Keir Starmer is contemplating retaliatory measures towards the US after abandoning hopes the UK can keep away from direct tariffs set to be unleashed by Donald Trump this week.
The prime minister has steered he may observe the EU and Canada’s lead on retaliatory tariffs, vowing to “act in the national interest” and “leaving everything on the table”.
At the start of final week there had been optimism that the UK would keep away from direct levies deliberate for the EU, China and Canada amongst others. And there was even a hope that the UK/US commerce deal may nonetheless be accomplished in time for two April.
But a extremely positioned supply admitted that when President Trump confirmed 25 per cent tariffs on imported autos final Wednesday, “negotiations became much harder” for the UK authorities.
Another supply instructed The Independent: “After the business with cars, tariffs look inevitable now.”

It comes after Sir Keir’s makes an attempt to woo the US president with a state go to and public reward of his makes an attempt to convey peace in Ukraine seem to have failed to influence Trump to exclude Britain from a commerce struggle.
However, sources have instructed The Independent that the UK continues to be dangling the prospect of ditching the deliberate digital companies tax if the Trump administration is able to signal a brand new commerce deal that would keep away from tariffs.
The 2 per cent levy on tech firms would have raised £1bn however had provoked the ire of X proprietor and Trump ally Elon Musk, in addition to Vice President JD Vance who clashed with Sir Keir on the difficulty within the Oval Office final month.
The US/UK deal relies largely round future applied sciences akin to synthetic intelligence and bioscience. While it’s “not a traditional trade deal” – avoiding sophisticated agriculture points, akin to US chlorinated hen, and manufacturing together with automobile manufacturing – enterprise secretary Jonathan Reynolds has been crisscrossing the Atlantic in a bid to get a deal carried out and try to speak the Americans out of imposing tariffs.

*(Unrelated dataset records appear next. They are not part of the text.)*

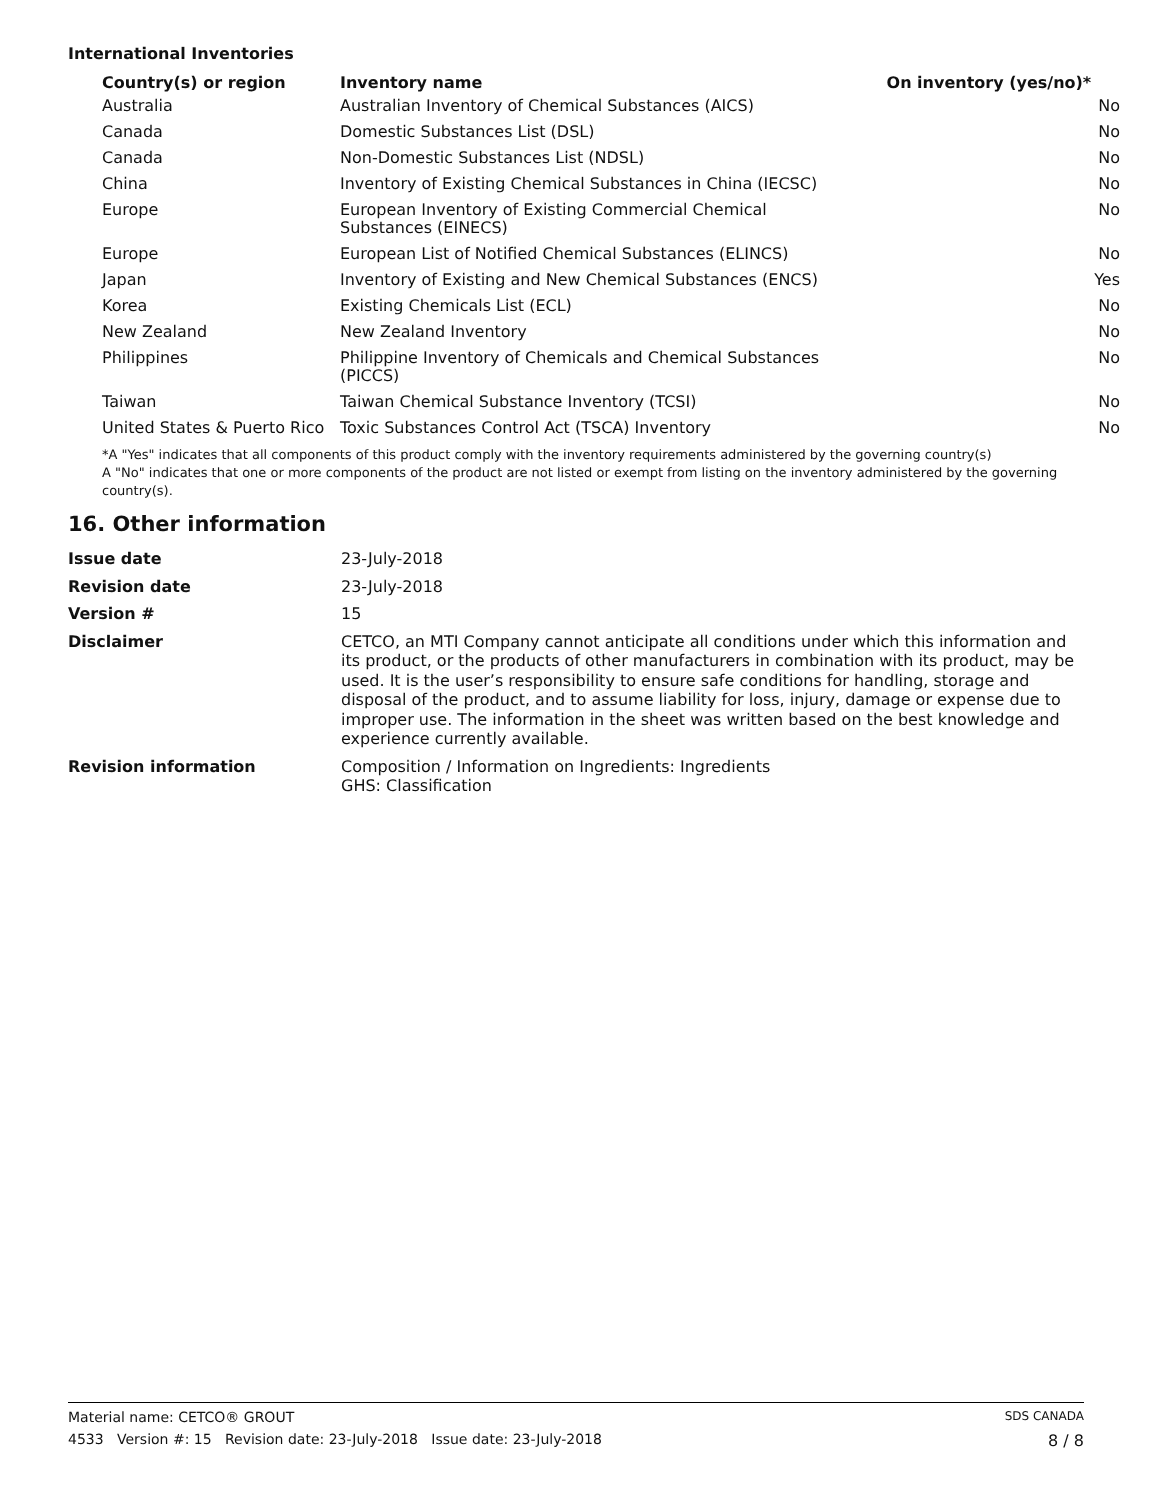International Inventories
| Country(s) or region | Inventory name | On inventory (yes/no)* |
| --- | --- | --- |
| Australia | Australian Inventory of Chemical Substances (AICS) | No |
| Canada | Domestic Substances List (DSL) | No |
| Canada | Non-Domestic Substances List (NDSL) | No |
| China | Inventory of Existing Chemical Substances in China (IECSC) | No |
| Europe | European Inventory of Existing Commercial Chemical Substances (EINECS) | No |
| Europe | European List of Notified Chemical Substances (ELINCS) | No |
| Japan | Inventory of Existing and New Chemical Substances (ENCS) | Yes |
| Korea | Existing Chemicals List (ECL) | No |
| New Zealand | New Zealand Inventory | No |
| Philippines | Philippine Inventory of Chemicals and Chemical Substances (PICCS) | No |
| Taiwan | Taiwan Chemical Substance Inventory (TCSI) | No |
| United States & Puerto Rico | Toxic Substances Control Act (TSCA) Inventory | No |
*A "Yes" indicates that all components of this product comply with the inventory requirements administered by the governing country(s)
A "No" indicates that one or more components of the product are not listed or exempt from listing on the inventory administered by the governing country(s).
16. Other information
| Issue date | 23-July-2018 |
| Revision date | 23-July-2018 |
| Version # | 15 |
| Disclaimer | CETCO, an MTI Company cannot anticipate all conditions under which this information and its product, or the products of other manufacturers in combination with its product, may be used. It is the user’s responsibility to ensure safe conditions for handling, storage and disposal of the product, and to assume liability for loss, injury, damage or expense due to improper use. The information in the sheet was written based on the best knowledge and experience currently available. |
| Revision information | Composition / Information on Ingredients: Ingredients GHS: Classification |
Material name: CETCO® GROUT SDS CANADA
4533 Version #: 15 Revision date: 23-July-2018 Issue date: 23-July-2018 8 / 8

With 2 April being dubbed “World Tariff Day” as a result of it’s when President Trump is about to unleash tariffs across the globe, UK ministers are “now prepared for any eventuality”.
The US president is describing it as “Liberation Day” claiming it will rebalance America’s trading relations but a source close to the prime minister insisted that he was sticking to his line that “the UK and US have a fair and balanced relationship in which the US has a slight surplus”.
The Downing Street source noted: “We will continue to talk after 2 April but we are now actively preparing for all eventualities.
“The prime minister will act in the national interests and reserves the right to retaliation.”
The Treasury and Department for Business and Trade (DBT) have been wargaming completely different outcomes however one senior minister admitted that “the problem is [Trump] is completely unpredictable.”
“The conversations we are having are good and productive but you never know until you know,” the minister added.
Direct tariff or not, the UK will nonetheless be harmed as a result of commerce boundaries imposed towards the EU and Canada and different buying and selling companions “will have a significant impact on supply chains”.
Talks began final week on the primary strands of a UK/US commerce cope with Mr Reynolds assembly his American counterpart Howard Lutnick.
“The meeting went very well, Lutnick seems to be enthusiastic about getting a deal done,” a supply mentioned.
“You have to remember it is a fairly specialised trade deal and quite unusual.”
While Trump has mentioned he believes a deal could be “done quickly” there’s nonetheless no timeline for completion.
However, there are considerations that the tech facet of it will likely be led by Vice President Vance who has already made a problem of eager to impose tariffs on the UK over alleged makes an attempt to shut down free speech with on-line safety legal guidelines.
A supply famous that the provide of scrapping the deliberate digital companies tax “could appease Vance’s issues with the UK and tech industry”. And there are hopes international secretary David Lammy’s “close relationship” with the vp “will help ensure problems are kept to a minimum”.
The governor of the Bank of England Andrew Bailey has already warned that the threatened further fees – of as much as 25 per cent – on imports to the US pose a significant menace to the UK’s already faltering financial progress.
Last weekend, Ms Reeves instructed Sky News she had “confidence in our negotiators” working to attempt to safe a carve out for the UK.